#### [EXERCISE INSTRUCTIONS]
Pictures excluded, return every entry exactly, please.

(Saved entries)

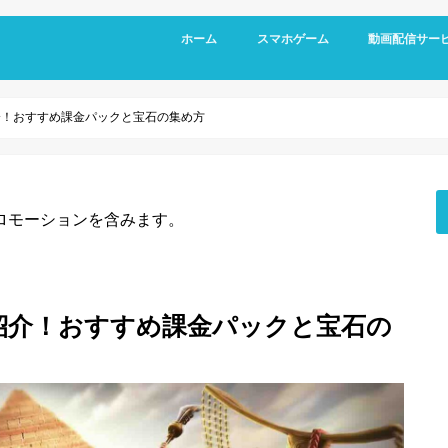
ホーム
スマホゲーム
動画配信サー
RPG
アクション
シミュレーション
パズル
スポーツ
リズムゲーム
介！おすすめ課金パックと宝石の集め方
ロモーションを含みます。
紹介！おすすめ課金パックと宝石の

#### [TASK OUTPUT]
ホーム
スマホゲーム
動画配信サー
RPG
アクション
シミュレーション
パズル
スポーツ
リズムゲーム
介！おすすめ課金パックと宝石の集め方
ロモーションを含みます。
紹介！おすすめ課金パックと宝石の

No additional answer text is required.